## Text to read

*****

(All photos © Sean D Sorrentino, 2012)

Sunday, May 27, 2012

Horses, horses, everywhere

Have you ever taken a vacation where you spent more time running around than you did actually enjoying your trip? Have you come home thinking you need a vacation from your vacation? You’re just going to the wrong places.

Our first full day in Slovenia has been the perfect antidote to the pain of air travel. I know that getting treated like cattle shoved into a trailer is the price we have to pay so that average guys like me can afford to travel, but it does wear you down. Today made it all better.
We got up at a leisurely 8 am and wandered down for the breakfast. Some basic standards were available, including scrambled eggs and some cereal. There were also some sliced lunchmeat and some rolls. Pretty basic. There were also a lot of little packaged things on the rack behind the scrambled eggs. Protip: "pašteta", which comes in a little round foil tear off kind of package is absolutely NOT jam. It’s pâté. I thought it would be rude to open it up and then throw it away, so I spread it on a roll and ate it. It was actually pretty good.
Not Jam!

*****

## Raw data
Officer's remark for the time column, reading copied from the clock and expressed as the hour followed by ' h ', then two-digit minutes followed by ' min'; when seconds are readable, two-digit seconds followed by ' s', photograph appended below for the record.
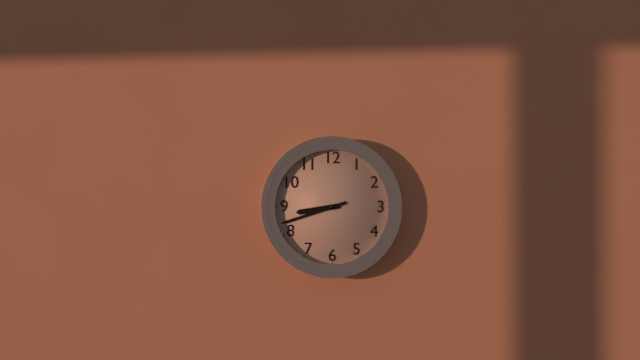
8 h 42 min
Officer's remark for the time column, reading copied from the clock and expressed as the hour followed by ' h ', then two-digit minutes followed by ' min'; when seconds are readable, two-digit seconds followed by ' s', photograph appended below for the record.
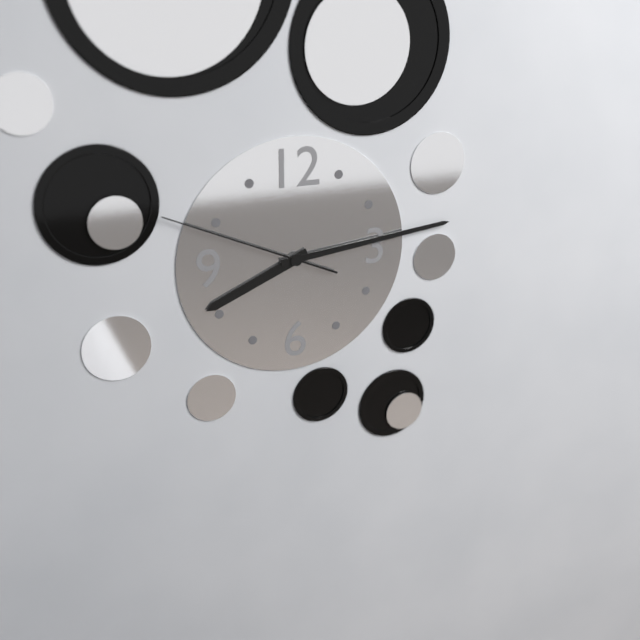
8 h 14 min 49 s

*****

## Problem A
In the Slovenia travel post, what does the writer say "pašteta" actually is?
## Problem B
Translate this sentence from the Slovenia travel post into Spanish: "We got up at a leisurely 8 am and wandered down for the breakfast."

## Output A
It is pâté, not jam.

## Output B
Nos levantamos tranquilamente a las 8 de la mañana y bajamos sin prisa a desayunar.